### Task item
Copy the passage on Gaza's new barriers, beginning at the words "Observers say the" and stopping after "to Israeli objectives.", and swap "barriers" for "embankments" throughout.

### Selected extract
The Israeli occupation is turning earthen barriers and concrete barricades into new boundaries that are reshaping the Gaza Strip. What were once largely imaginary lines are becoming physical divisions, transforming Gaza into an increasingly constricted and besieged territory.
In mid-January, Israeli forces began constructing an earthen barrier from the Kissufim Corridor in Wadi al-Salqa. It extended north and south alongside what is known as the Yellow Line, eventually forming a barrier approximately 17 kilometres long.
Observers say the barriers did not stop at the Yellow Line. They extended north towards the Netzarim Corridor, passing through Deir al-Balah and the Maghazi and Bureij refugee camps, before continuing south into central Khan Younis and al-Qarara.
Additional barriers, approximately five kilometres long, were also constructed in Beit Lahia. Through this expanding military infrastructure, Gaza is no longer divided only on maps. Its geography is being physically reshaped according to Israeli objectives.

Saved entries
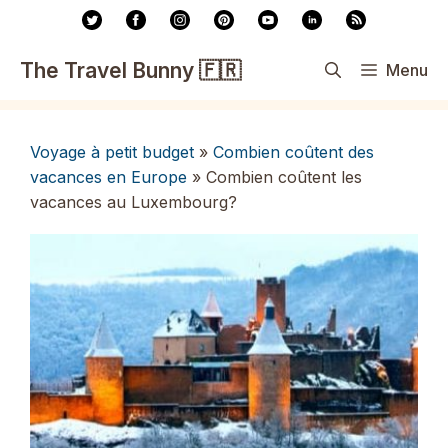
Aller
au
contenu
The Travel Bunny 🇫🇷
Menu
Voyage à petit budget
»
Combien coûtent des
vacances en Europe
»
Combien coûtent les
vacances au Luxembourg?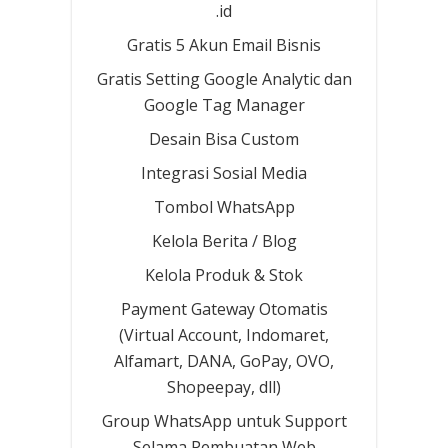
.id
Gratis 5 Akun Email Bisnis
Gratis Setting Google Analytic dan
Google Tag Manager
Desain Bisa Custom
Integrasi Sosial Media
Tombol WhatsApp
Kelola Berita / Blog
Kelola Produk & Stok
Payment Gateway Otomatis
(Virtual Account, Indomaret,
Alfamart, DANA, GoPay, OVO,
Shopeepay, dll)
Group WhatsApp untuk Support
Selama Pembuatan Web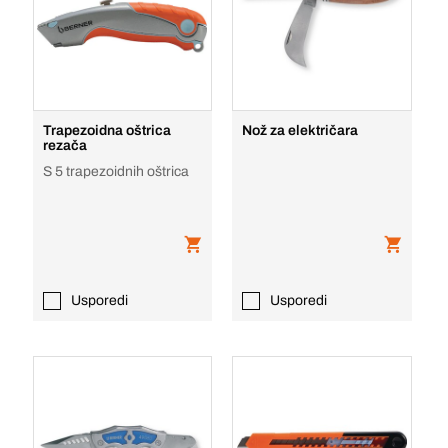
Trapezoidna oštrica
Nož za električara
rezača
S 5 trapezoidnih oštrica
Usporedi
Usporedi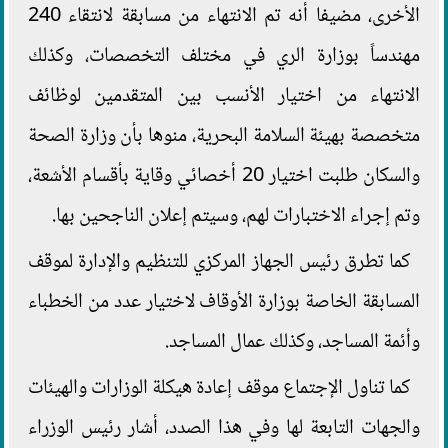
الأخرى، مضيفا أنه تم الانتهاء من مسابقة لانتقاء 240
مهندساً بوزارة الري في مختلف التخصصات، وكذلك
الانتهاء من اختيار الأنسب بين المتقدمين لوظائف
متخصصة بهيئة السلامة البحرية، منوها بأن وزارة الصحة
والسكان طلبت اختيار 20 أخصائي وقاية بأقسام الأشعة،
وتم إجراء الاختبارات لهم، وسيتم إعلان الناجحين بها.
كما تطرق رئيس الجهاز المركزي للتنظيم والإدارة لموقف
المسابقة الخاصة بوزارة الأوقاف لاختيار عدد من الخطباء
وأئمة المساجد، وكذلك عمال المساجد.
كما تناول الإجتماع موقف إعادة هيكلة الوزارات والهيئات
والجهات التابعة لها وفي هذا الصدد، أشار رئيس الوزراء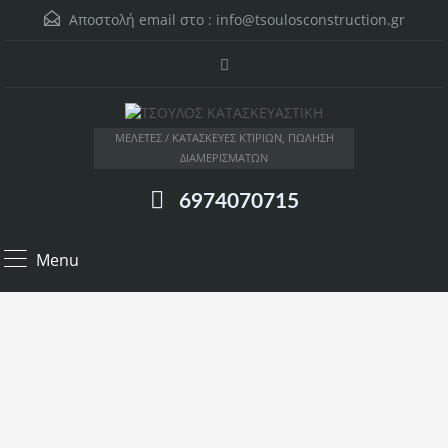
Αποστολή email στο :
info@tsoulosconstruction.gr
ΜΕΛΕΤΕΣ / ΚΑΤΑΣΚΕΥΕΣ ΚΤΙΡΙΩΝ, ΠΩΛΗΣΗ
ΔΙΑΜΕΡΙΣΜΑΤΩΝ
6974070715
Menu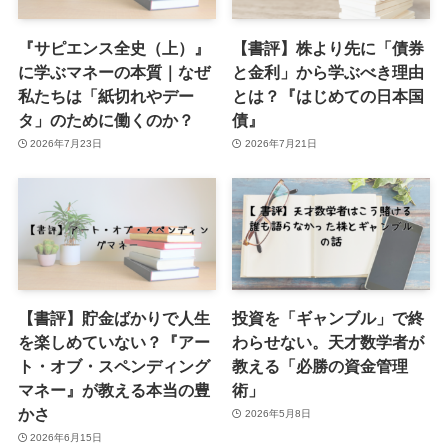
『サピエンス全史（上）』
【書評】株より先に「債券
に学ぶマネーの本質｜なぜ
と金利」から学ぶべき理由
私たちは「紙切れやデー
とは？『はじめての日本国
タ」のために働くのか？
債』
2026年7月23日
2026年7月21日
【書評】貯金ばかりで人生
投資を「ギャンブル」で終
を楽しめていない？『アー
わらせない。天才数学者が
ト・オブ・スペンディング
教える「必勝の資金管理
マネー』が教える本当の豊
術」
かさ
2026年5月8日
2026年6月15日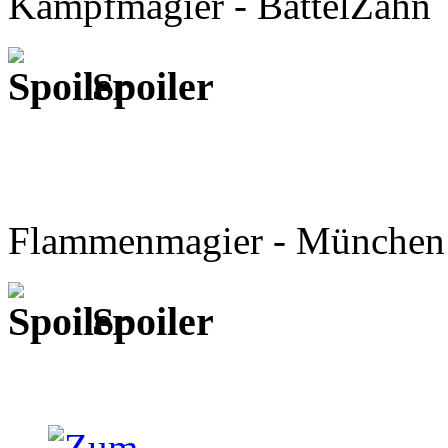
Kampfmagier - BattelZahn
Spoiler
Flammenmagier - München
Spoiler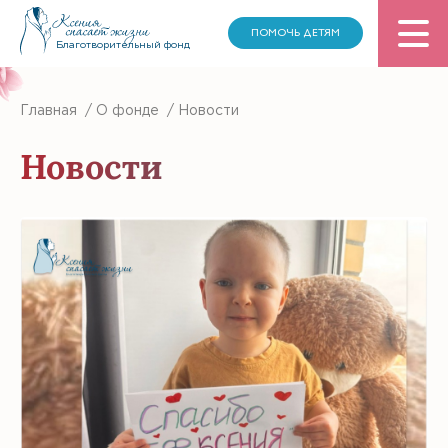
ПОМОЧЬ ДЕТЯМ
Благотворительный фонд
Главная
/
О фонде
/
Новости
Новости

...

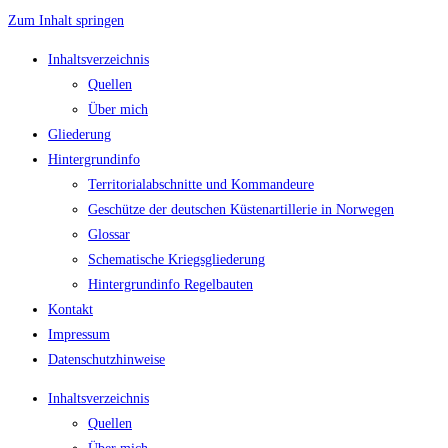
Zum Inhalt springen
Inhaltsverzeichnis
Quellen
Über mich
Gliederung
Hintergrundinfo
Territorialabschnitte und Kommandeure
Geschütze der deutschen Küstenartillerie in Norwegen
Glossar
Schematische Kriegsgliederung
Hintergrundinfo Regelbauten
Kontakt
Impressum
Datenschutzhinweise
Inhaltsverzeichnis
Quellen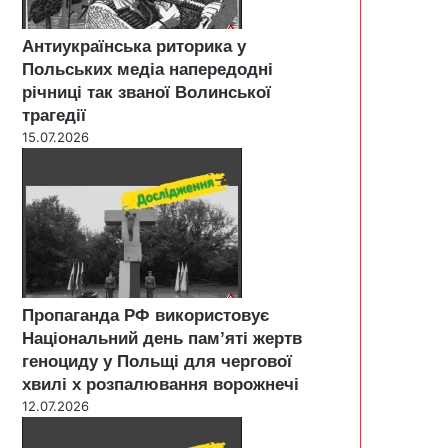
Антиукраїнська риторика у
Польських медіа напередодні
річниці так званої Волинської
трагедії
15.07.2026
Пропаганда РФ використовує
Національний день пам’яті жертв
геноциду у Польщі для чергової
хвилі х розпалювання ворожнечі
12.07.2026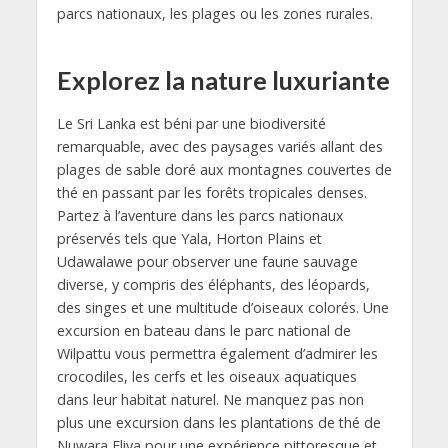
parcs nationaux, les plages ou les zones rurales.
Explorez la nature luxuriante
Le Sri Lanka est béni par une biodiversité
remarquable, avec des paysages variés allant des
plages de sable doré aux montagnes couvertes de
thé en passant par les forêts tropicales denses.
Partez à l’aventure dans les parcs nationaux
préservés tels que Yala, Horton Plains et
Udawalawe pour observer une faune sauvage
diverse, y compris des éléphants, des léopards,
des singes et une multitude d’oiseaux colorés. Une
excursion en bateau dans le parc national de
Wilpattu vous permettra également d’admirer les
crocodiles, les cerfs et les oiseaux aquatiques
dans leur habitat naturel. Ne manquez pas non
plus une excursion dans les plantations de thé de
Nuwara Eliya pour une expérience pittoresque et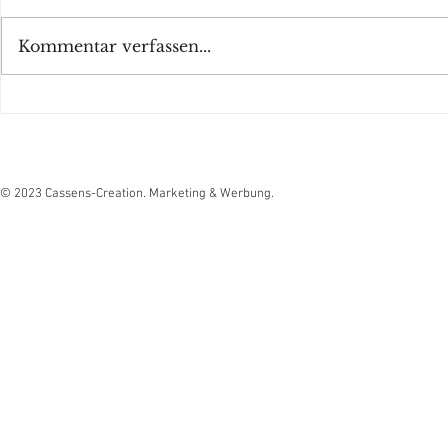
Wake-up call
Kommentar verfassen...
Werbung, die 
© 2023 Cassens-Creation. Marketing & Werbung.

### Expected answer
Observers say the embankments did not stop at the Yellow Line. They extended north towards the Netzarim Corridor, passing through Deir al-Balah and the Maghazi and Bureij refugee camps, before continuing south into central Khan Younis and al-Qarara.
Additional embankments, approximately five kilometres long, were also constructed in Beit Lahia. Through this expanding military infrastructure, Gaza is no longer divided only on maps. Its geography is being physically reshaped according to Israeli objectives.